L’uno-due arrivato dal Meeting di Rimini ha decisamente molto a che fare con questo. Perché all’ammissione del ministro Giorgetti su una Manovra complicata, è seguita la messa in guardia del ministro delegato al Pnrr, Raffaele Fitto: In sede di revisione del Patto di stabilità, l’Italia rischia. Addirittura, è ricomparso lo spread. E la necessità di tenerlo a bada. D’altronde, i numeri parlano chiaro. Ora si capisce il perché dell’inserimento della tassa sugli extra-profitti delle banche all’ultimo minuto, senza preavviso e alla fine del Cdm pre-vacanziero. Si capisce il perché del mancato sblocco del fondi post-alluvione. Si capisce il perché della blindature delle extra-entrate garantite dalle accise sui carburanti. E si capisce anche l’annunciato blitz fiscale di settembre, quando fioccheranno circa 2 milioni di avvisi bonari. Ma in sede di Legge di stabilità, i numeri devono quadrare. Non fosse altro perché quel medesimo provvedimento va inviato in Europa per il vaglio.
Ora, manovra correttiva significa due cose: o tagli della spesa o aumento della tassazione. Tertium non datur. Anzi, un certo livello di terzietà esiste. Ma se raggiunto, il passo successivo sarebbe esiziale: sblocco pressoché immediato di almeno 15-20 miliardi dei 35 previsti dalla terza e quarta tranche del Pnrr. E, soprattutto, loro destinazione ad minchiam, passatemi la definizione. Con il beneplacito dell’Ue, al fine di evitare un effetto domino nell’Eurozona innescato dall’elefante italiano nella stanza. Anche perché il grafico parla chiaro: se il PMI tedesco reso noto oggi parla la lingua del disastro in tutte le sue componenti, ecco che quella dei servizi addirittura è precipitata in piena contrazione a 47.3. L’attesa degli analisti era per una lettura di 51.5. E piaccia o meno, l’interdipendenza dell’economia reale italiana da quella tedesca è forte. Macchinari e componentistica in testa.

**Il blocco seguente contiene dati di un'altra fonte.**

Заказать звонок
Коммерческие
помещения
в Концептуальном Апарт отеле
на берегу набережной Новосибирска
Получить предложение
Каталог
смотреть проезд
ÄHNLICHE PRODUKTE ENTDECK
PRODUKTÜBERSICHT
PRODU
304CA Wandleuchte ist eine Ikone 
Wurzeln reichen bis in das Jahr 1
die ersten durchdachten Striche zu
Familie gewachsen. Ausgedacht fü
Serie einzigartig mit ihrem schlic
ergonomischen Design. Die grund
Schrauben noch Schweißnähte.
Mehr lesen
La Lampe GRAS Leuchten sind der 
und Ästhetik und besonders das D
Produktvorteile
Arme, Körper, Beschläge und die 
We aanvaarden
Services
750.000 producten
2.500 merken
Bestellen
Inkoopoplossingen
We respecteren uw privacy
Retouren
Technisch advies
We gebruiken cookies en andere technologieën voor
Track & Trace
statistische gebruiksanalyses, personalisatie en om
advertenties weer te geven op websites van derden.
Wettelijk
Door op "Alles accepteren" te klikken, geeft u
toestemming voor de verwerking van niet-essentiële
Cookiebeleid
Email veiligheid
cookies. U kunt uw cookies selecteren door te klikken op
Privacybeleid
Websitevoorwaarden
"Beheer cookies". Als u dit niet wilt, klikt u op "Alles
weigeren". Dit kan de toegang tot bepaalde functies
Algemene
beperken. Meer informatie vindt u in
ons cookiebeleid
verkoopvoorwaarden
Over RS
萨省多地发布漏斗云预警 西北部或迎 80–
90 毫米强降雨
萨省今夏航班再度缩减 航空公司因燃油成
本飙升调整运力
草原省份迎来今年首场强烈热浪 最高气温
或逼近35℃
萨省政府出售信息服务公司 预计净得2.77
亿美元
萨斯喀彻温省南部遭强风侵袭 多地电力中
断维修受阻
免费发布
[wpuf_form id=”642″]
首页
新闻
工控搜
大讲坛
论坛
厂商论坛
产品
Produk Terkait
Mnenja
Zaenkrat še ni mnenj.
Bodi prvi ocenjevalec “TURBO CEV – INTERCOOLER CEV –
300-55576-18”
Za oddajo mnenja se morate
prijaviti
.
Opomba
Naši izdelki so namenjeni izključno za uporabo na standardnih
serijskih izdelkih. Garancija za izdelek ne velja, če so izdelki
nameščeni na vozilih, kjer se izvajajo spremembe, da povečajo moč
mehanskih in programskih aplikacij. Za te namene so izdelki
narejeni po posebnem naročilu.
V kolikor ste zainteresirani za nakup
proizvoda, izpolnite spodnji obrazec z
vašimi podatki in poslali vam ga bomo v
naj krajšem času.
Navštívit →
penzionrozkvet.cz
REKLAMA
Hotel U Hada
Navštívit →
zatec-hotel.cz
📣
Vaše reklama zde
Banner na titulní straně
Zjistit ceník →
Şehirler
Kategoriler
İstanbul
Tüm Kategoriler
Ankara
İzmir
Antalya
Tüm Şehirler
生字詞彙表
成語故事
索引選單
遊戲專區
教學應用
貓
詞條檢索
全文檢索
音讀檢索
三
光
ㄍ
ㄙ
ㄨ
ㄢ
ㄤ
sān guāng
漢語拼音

Storicamente, andamenti negativi della Germania si riflettono sul nostro Pil con un ritardo di tre mesi. Ovvero, in pieno periodo di discussione sulla Legge di stabilità. Per questo il ministro Fitto ha tolto dall’armadio degli spauracchi lo spread, agitandolo al Meeting di Rimini incurante dell’odoraccio di naftalina da 2011? Con la Bce che negli ultimi 16 mesi ha garantito l’assorbimento del 61% di emissioni di debito e la fantasia rispetto ai Btp indicizzati all’inflazione ormai esaurita, salvo offrire un etto di prosciutto cotto in omaggio ogni tot titoli, l’aria comincia a farsi pesante. L’autunno pare lontano. Ma non lo è. E l’informazione-megafono rischia di amplificarne i danni. Che vi assicuro, già di per sé da qui a qualche mese saranno enormi.
D’altronde, quando l’inquilino di palazzo Chigi sente la necessità di ribadire pubblicamente come la sua maggioranza governerà per 5 anni, solitamente non supera i 6 mesi.